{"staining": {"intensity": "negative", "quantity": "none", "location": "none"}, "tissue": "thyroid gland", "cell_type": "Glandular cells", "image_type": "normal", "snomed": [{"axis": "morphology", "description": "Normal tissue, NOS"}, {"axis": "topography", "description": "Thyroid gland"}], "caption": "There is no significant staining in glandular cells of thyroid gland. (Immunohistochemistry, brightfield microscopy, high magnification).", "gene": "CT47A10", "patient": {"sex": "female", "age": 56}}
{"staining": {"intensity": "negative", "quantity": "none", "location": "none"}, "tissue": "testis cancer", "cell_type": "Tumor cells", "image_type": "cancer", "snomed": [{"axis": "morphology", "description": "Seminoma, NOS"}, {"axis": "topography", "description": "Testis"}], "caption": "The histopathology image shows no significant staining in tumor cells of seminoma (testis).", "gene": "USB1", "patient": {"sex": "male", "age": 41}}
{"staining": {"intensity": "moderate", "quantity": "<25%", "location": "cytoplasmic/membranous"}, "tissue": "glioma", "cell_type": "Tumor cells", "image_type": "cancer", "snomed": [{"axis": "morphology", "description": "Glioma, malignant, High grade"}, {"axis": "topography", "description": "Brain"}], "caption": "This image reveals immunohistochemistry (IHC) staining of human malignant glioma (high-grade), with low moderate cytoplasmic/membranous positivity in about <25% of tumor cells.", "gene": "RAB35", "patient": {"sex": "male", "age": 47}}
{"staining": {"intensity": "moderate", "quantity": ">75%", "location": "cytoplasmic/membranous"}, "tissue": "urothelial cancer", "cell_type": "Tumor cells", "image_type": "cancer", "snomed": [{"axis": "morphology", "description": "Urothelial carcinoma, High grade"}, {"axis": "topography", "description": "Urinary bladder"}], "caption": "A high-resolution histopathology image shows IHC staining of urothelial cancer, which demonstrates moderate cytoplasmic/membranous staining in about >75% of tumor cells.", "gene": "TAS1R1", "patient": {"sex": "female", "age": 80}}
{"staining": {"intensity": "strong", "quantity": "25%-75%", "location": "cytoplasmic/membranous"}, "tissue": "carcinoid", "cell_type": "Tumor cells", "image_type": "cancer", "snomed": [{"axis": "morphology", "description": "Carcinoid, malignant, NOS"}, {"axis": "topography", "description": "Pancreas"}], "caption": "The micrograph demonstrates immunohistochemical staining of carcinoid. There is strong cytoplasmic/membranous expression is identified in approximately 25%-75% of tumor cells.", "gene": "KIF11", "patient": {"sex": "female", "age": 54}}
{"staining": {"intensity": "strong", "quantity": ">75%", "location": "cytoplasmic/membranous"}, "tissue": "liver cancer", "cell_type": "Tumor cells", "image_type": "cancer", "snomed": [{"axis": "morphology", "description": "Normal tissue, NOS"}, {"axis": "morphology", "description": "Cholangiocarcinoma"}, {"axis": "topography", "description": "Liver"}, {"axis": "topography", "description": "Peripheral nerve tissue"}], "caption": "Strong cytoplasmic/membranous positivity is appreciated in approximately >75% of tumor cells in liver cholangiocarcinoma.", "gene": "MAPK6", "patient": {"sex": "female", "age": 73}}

#### Task goal:
For this exercise, please copy exactly the lines of the material above from its first line through the line where "image reveals immunohistochemistry" appears.

#### Answer for this exercise:
{"staining": {"intensity": "negative", "quantity": "none", "location": "none"}, "tissue": "thyroid gland", "cell_type": "Glandular cells", "image_type": "normal", "snomed": [{"axis": "morphology", "description": "Normal tissue, NOS"}, {"axis": "topography", "description": "Thyroid gland"}], "caption": "There is no significant staining in glandular cells of thyroid gland. (Immunohistochemistry, brightfield microscopy, high magnification).", "gene": "CT47A10", "patient": {"sex": "female", "age": 56}}
{"staining": {"intensity": "negative", "quantity": "none", "location": "none"}, "tissue": "testis cancer", "cell_type": "Tumor cells", "image_type": "cancer", "snomed": [{"axis": "morphology", "description": "Seminoma, NOS"}, {"axis": "topography", "description": "Testis"}], "caption": "The histopathology image shows no significant staining in tumor cells of seminoma (testis).", "gene": "USB1", "patient": {"sex": "male", "age": 41}}
{"staining": {"intensity": "moderate", "quantity": "<25%", "location": "cytoplasmic/membranous"}, "tissue": "glioma", "cell_type": "Tumor cells", "image_type": "cancer", "snomed": [{"axis": "morphology", "description": "Glioma, malignant, High grade"}, {"axis": "topography", "description": "Brain"}], "caption": "This image reveals immunohistochemistry (IHC) staining of human malignant glioma (high-grade), with low moderate cytoplasmic/membranous positivity in about <25% of tumor cells.", "gene": "RAB35", "patient": {"sex": "male", "age": 47}}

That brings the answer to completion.